Workers at the Towson Town Center Apple hold their new union T-shirts on June 18, 2022, after their store employees decided to join the International Association of Machinists Union.

President Joe Biden praised Apple Store workers who voted to form the company’s first union over the weekend.

“I’m proud of them,” Biden told reporters. “Workers have a right to determine under what conditions they’re going to work or not. I think the thing that everybody misunderstands about unions — they tend to be, especially in the trades, the best workers in the world.”

He added that “everybody’s better off, including a final product,” when workers are unionized. The International Association of Machinists and Aerospace Workers (IAM), which now represents the workers, thanked the president for his words.

Apple workers in Towson, Maryland, voted by a nearly 2-to-1 margin to unionize on Saturday, despite what workers say was a ferocious anti-union campaign waged by the company.
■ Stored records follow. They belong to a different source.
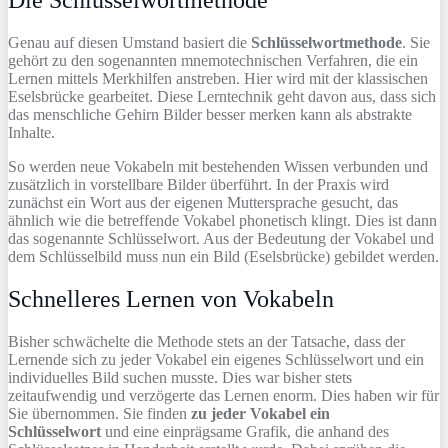
Die Schlüsselwortmethode
Genau auf diesen Umstand basiert die
Schlüsselwortmethode
. Sie
gehört zu den sogenannten mnemotechnischen Verfahren, die ein
Lernen mittels Merkhilfen anstreben. Hier wird mit der klassischen
Eselsbrücke gearbeitet. Diese Lerntechnik geht davon aus, dass sich
das menschliche Gehirn Bilder besser merken kann als abstrakte
Inhalte.
So werden neue Vokabeln mit bestehenden Wissen verbunden und
zusätzlich in vorstellbare Bilder überführt. In der Praxis wird
zunächst ein Wort aus der eigenen Muttersprache gesucht, das
ähnlich wie die betreffende Vokabel phonetisch klingt. Dies ist dann
das sogenannte Schlüsselwort. Aus der Bedeutung der Vokabel und
dem Schlüsselbild muss nun ein Bild (Eselsbrücke) gebildet werden.
Schnelleres Lernen von Vokabeln
Bisher schwächelte die Methode stets an der Tatsache, dass der
Lernende sich zu jeder Vokabel ein eigenes Schlüsselwort und ein
individuelles Bild suchen musste. Dies war bisher stets
zeitaufwendig und verzögerte das Lernen enorm. Dies haben wir für
Sie übernommen. Sie finden
zu jeder Vokabel ein
Schlüsselwort
und eine einprägsame Grafik, die anhand des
Union busting moves came “every day, all day,” Towson workers said. Workers unionizing with the Communications Workers of America in separate Apple Store locations have also faced union busting, according to complaints by the union.

The win for the Apple employees adds to a growing number of unionizing campaigns at major nationwide companies like Amazon, Target, Trader Joe’s and Starbucks — and, in many cases, winning. Starbucks workers have voted to unionize roughly 160 stores so far.

Apple Store workers may be following that model soon. The company has over 270 brick-and-mortar locations in the U.S., and employees at over two dozen stores have already reached out to organizers about forming unions at their own stores in recent days.

The success of these campaigns over the past year or so is especially remarkable considering that unions and unionizing workers still have few protections against anti-union companies. Federal labor laws are notoriously lax, with few punishments for union busting companies even when they break the law.

Labor leaders like Amazon Labor Union’s (ALU) Christian Smalls have called on lawmakers to pass legislation like the Biden-endorsed Protecting the Right to Organize Act (PRO Act), which would vastly expand labor protections. But it has stalled in Congress, with conservative lawmakers on both sides of the aisle blocking its passage.

With the PRO Act in legislative limbo and conservative Democrats blocking Biden’s pro-labor Department of Labor nominee David Weil, members of Congress have not handed Biden many wins on the labor front.

But traditional labor leaders say that Biden’s stances on the labor movement — like his meeting with Smalls and Starbucks organizers and his new pro-union guidelines for federal agencies — have done more to garner support and momentum for unions than any previous administration.

After silence from previous Democratic administrations on the labor movement, “Biden has kicked the door down,” former American Federation for Labor and Congress of Industrial Organizations (AFL-CIO) political director Steve Rosenthal told Politico.

Still, more critical voices say there’s more that Biden could be doing to support unions. In April, Sen. Bernie Sanders (I-Vermont) called on the president to cancel federal contracts with anti-union companies like Amazon. “To his credit, Biden has talked more about unions than any other president in my lifetime,” Sanders told the crowd at a rally with ALU organizers in April. “But talk is not enough.”